Saturday, October 29, 2016

The Experimental WaterDwellers of the Southern Atlantic


I adjusted my face helmet, pushed the hatch, and went through. The jugs of drinking water were stored in a truck-sized compartment behind the rations dome, and I had only 10 more to load before lunch. I clipped my safety rope to the tanker, grabbed and yanked two large iron ball vessels, freeing them from the hold and locking them into the auto-swimmer. With my freight intact I shoved off with long dolphin kicks down the lead rope as the hauler glided beside me. Only a few more strokes to the large, building-sized bubble of oxygen housing our waterbots and supplies. 

The Living dome was only a short swim away, but I wasn't looking forward to going back. Too much drama lately, I'd rather lay low. I preferred working the gear anyway, counting vessels, calculating efficiencies, noting what to order next and how to organize what was left. 

Working with the Above Sea forces, submitting requests and replenishing the weekly water supply was my main job—assigned or not—and I took it seriously. The others didn't get it, and that was fine, they didn't have to. And screw those lazy seahacks anyway. 

As the Experimental WaterDwellers of the Southern Atlantic, our compound had the added challenge of desalinating the drinking water—after all, not all Dwellers had to worry about that, the freshwater folks had it good. Or at least, we had to deal with it until the new desalinator was installed, which at this rate would be God knows when. By my projections it'd be summer before we even got it underwater, let alone up and running. And I had a feeling I'd have to get involved in that mess, too.

Until then, we were vulnerable. Relying on outside help, and I hated that. It was bad enough everything came from above these days. All parts prefabbed, arriving via ship, a man didn't even need to know how to power weld these days. Our meals all but catered. We ate steak last night—and have you ever seen a single cow in the sea? Pressurized domes so walking was easy, no more foot weights, you might as well be living in the Plaza hotel. Any Joe off the street who could afford their gear was applying. Whatever happened to real sea skills? Reasons to submerge? Radical self-reliance? 

Things would be better once we proved viability—six more months, seven tops. Then I could surface and ditch these basic boring sea squats and change settlements, somewhere clearer, with more colorful fish.
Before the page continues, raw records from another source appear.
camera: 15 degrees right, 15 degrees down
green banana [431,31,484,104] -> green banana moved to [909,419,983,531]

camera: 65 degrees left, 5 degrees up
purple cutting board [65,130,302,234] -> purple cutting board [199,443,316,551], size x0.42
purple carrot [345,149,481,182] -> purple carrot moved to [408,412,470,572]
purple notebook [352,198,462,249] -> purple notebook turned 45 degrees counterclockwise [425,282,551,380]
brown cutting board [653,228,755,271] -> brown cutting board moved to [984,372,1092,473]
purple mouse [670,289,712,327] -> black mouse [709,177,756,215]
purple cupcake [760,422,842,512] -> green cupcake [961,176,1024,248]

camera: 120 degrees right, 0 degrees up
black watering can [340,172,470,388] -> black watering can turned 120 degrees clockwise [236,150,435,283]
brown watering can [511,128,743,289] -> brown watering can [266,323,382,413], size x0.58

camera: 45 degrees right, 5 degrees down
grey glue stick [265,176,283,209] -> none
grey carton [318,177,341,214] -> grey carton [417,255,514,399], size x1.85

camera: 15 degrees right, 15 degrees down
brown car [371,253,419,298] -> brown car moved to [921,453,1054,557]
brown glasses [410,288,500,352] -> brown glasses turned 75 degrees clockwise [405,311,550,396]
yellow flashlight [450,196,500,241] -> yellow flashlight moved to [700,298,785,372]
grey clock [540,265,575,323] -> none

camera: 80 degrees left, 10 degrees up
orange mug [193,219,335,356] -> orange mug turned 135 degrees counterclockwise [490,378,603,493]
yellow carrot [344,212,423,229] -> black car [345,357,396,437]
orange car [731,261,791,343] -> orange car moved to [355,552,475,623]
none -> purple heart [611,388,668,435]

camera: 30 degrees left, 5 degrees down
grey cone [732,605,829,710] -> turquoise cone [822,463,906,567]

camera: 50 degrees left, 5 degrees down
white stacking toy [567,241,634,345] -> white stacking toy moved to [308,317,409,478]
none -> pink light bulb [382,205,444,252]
Further north, in the Caribbean. Or, maybe all the way up, to the poles, the Greenland compound, I heard it's pretty wild up there. I missed that life, the real stuff. The gruff, hard-drinking rogues, salty as fuck, but at least they know what they're doing. They work hard for their keep. Don't make excuses, don't dodge chores. Feel just fine bending the "rules"—while still following basic decency and protocol. 

South of Bogota experiments were hardly that anymore. So little being learned. Groundbreaking progress in habitat terra-forming, my ass. These days it was more like "extended subsidized holiday." Was I really the only one who cared enough about our theoretical survival to refill the water tanker for the 100th time, even after a full day of running solar floats?